A Timely Murder, the second book in the series.  The mystery develops against the background of a nasty political campaign, Maren’s younger brother Noel, a physicist, decides to run for a seat on his local school board. (I ran for and served on a school board, so I have some stories to tell.) Noel, though undiagnosed, is high-functioning on the autistic spectrum. While there’s a lot written about autism in children, I’d like to explore what it might mean in an adult who achieves “typical” career and life success.  Like One Murder More, a Timely Murder is based in Sacramento. But it also takes Maren to Las Vegas, where state-of-the-art methods to cheat the casinos for millions create ample motive for mayhem.  (I'm thinking House of Cards meets Ocean’s 11!)
11. What authors, dead or alive, would you like to collaborate with?
W. Somerset Maugham or Hemingway. Neither had easy lives, both found a way to turn that into art. Beyond that, I’d like to experience their thought processes and learn from great writers of a different era, who weren’t trained to write in the age of "you have to hook a reader on the first page or you’re lost”.
12. Can you please leave the readers with three things that may surprise them about you?
Surprising? Hmmm…
- I fast every other day. I believe it helps free the mind to be creative.
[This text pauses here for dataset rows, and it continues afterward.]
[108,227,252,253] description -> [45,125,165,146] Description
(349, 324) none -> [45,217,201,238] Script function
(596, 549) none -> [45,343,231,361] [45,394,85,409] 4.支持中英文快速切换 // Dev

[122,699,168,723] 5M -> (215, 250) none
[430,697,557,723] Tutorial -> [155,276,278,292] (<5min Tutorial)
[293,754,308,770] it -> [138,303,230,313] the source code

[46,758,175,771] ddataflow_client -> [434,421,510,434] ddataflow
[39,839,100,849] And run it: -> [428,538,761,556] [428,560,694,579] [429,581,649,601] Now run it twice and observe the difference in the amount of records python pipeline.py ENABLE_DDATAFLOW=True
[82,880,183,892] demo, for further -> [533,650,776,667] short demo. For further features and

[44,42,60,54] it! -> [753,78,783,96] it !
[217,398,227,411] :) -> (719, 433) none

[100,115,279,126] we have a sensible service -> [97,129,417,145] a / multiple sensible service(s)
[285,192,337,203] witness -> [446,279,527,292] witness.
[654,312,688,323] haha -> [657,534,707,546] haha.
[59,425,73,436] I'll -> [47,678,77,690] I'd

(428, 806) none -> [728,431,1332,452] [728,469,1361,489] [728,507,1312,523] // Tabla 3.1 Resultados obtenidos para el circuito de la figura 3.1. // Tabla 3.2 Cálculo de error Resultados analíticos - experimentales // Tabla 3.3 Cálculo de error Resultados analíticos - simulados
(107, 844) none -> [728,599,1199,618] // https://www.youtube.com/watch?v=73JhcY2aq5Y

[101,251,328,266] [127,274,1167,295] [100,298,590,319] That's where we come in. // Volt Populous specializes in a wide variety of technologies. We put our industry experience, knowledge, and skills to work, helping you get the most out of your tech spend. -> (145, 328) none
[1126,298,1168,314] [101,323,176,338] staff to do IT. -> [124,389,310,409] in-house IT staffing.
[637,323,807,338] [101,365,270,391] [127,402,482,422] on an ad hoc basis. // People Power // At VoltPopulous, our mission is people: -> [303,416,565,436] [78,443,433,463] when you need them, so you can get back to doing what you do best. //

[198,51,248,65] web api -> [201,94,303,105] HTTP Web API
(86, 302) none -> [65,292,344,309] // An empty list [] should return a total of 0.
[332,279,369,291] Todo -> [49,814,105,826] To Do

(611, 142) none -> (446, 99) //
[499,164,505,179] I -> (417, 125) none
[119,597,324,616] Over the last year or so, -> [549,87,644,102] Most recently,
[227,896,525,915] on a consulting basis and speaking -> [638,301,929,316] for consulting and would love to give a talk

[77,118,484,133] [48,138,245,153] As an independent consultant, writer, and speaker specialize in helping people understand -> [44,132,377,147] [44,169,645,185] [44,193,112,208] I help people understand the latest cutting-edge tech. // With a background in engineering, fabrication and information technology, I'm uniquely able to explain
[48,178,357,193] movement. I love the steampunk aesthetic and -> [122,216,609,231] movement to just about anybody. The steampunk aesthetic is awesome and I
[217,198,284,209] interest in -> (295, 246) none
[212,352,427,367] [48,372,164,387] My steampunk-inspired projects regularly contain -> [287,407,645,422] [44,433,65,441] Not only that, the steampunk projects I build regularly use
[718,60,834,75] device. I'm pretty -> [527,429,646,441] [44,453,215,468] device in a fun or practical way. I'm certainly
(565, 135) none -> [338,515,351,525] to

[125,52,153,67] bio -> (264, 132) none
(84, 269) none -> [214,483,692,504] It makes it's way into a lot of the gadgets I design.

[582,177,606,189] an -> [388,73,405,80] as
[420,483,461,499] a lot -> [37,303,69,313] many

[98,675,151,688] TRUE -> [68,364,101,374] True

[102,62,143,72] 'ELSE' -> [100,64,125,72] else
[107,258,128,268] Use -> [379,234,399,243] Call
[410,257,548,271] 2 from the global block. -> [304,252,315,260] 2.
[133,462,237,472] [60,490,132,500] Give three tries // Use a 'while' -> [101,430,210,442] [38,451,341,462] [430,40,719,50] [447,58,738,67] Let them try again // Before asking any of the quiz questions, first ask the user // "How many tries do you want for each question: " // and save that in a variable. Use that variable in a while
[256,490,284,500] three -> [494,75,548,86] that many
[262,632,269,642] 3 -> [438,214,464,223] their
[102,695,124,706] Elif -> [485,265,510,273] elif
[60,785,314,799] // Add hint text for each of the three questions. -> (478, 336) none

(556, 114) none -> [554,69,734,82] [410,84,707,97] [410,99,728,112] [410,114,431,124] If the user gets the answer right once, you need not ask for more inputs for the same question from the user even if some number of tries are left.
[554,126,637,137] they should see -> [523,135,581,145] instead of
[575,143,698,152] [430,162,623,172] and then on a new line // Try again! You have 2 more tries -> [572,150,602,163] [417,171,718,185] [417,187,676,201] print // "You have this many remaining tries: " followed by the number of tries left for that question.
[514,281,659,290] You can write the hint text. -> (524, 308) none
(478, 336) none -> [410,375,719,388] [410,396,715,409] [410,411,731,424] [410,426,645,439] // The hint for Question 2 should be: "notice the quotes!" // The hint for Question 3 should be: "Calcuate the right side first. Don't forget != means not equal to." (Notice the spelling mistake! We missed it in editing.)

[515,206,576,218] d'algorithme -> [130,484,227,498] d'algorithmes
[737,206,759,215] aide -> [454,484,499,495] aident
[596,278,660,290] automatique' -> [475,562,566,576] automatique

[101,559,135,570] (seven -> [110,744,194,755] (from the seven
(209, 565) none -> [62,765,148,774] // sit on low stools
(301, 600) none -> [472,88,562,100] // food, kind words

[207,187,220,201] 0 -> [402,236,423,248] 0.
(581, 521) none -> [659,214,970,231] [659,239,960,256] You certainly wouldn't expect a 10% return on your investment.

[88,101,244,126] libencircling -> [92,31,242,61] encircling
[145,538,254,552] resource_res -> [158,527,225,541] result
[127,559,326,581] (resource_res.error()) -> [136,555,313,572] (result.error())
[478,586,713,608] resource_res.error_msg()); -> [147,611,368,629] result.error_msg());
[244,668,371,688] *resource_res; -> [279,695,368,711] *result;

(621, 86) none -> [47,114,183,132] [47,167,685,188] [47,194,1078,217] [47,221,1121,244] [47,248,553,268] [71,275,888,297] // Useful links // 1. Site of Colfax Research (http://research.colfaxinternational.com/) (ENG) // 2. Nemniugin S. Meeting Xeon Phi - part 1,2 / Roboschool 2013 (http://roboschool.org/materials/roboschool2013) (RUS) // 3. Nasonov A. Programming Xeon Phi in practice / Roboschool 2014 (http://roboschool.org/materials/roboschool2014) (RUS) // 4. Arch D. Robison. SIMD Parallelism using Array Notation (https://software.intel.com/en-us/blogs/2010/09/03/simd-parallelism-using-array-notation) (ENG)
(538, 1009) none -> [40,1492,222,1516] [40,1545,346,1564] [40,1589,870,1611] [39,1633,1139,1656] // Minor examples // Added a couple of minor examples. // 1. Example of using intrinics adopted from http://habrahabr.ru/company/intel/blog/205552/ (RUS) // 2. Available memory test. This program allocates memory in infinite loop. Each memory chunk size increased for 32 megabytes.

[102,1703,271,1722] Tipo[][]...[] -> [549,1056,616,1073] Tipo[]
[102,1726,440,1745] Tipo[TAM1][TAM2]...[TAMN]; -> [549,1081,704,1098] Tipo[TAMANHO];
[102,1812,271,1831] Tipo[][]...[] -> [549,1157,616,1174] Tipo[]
My 87-year-old dad, who still works full-time and commutes two hours a day, had been fasting in that manner for five years when he suggested it to me. 
- I’m a knowledgeable and passionate sports fan.  My teams are the Golden State Warriors, the San Francisco Giants and the San Francisco 49ers and I can usually tell you their exact records and starting line-ups at any point in time. 
- I attended five colleges as an undergraduate.